The three components of cost are material, labor and overhead. Because many business owners don’t understand how to calculate overhead, or how to incorporate it into their analysis, I see a lot of business owners eliminating overhead from their cost calculations, which can lead to operating losses and cash flow problems.

If you are confused as to how to calculate overhead, the easiest way to do so is as a percentage of sales. Take all of the projected overhead expenses for the period (a month, a quarter, or a year) you want to analyze, and divided these projected expenses by the amount of projected sales. Going forward, if your projections are higher or lower than your sales by 10% or more you should recalculate the overhead rate based on your new projected sales, and you need to do the same thing if your projected expenses are off (because they’re higher or lower than they should be) by 10% or more. The sales dollars associated with each transaction or quote needs this percentage applied to them, or you need to perform the same calculation with last year’s actual results for overhead and sales on actual results instead of projected results. I myself prefer using projected results. There are other options for calculating overhead that also use labor hours and dollars, but I find using sales is the best option (unless the business is in the trades, such as a plumber or electrician, or it’s a manufacturing business, in which case I like to use labor hours, which makes more sense for these types of businesses because you simply assign overhead costs per direct labor hour and all you need do to know your costs is estimate the labor hours for a job).

When it comes to the calculation of overhead and incorporating overhead in cost calculations, there are many schools of thought. There are some people who avoid accounting for overhead altogether by saying, “The overhead will begin to be paid anyway, no matter how much the sales price exceeds material and labor, and that’s the only objective.”, and to them I say:

 

First of all, if sales aren’t actually high enough for you to employ this school of thought you are guaranteeing that you will NOT be profitable. You will eventually have to pay for all the fixed overhead, even if sales exceed material, labor, and variable overhead* by a few dollars, BUT the sales must be high enough and that is a HUGE risk.

 

Secondly, although an argument can certainly be made that any sale that covers some overhead is better than no sale at all, are you absolutely SURE there is no other sale that you could make that covers more or even all of your overhead that you’re not bothering to find because you justify just giving away your products and services as long as it covers some overhead?

*The business owner sometimes calls expenses which can be considered overhead but are actually expenses which are variable to sales overhead. These are things like credit card fees or gas fees if you need to travel to perform a service, and they need to be identified as variable overhead and incorporated as part of the expense component deducted from the selling price to determine profit before fixed overhead.
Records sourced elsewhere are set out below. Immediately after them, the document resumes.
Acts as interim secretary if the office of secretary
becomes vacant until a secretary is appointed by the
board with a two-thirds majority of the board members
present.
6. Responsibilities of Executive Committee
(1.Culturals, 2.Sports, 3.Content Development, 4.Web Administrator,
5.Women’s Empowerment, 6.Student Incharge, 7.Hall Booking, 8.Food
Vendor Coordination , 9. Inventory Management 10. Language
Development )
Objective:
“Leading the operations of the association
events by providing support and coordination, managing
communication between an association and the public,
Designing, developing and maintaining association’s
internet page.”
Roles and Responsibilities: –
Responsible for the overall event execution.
Every business owner really should know what the overhead component of their product or service is so that they have a grasp on what their true bottom line is on each and every transaction or quote. Knowing that bottom line on your every transaction, unless your expense or revenue projections are way off, will set you at ease by ensuring that all your costs are accounted for. At the end of the day the business owner can use their own discretion as to whether a sale that does not entirely cover fixed overhead is worth making. If it were me I must be extremely confident that there is no other sale to make that will give me a better return before I would accept a sale that only partially covered fixed overhead. For example let’s say you know with reasonable certainty that your business is in a state of low demand maybe due to seasonality or economic conditions. If I am convinced there is no other sale out there that is going to give me a better return or if I think the customer is worthwhile to keep because the customer will give me long term potential at higher profit margins then I would make the justification that I am at least covering some fixed overhead.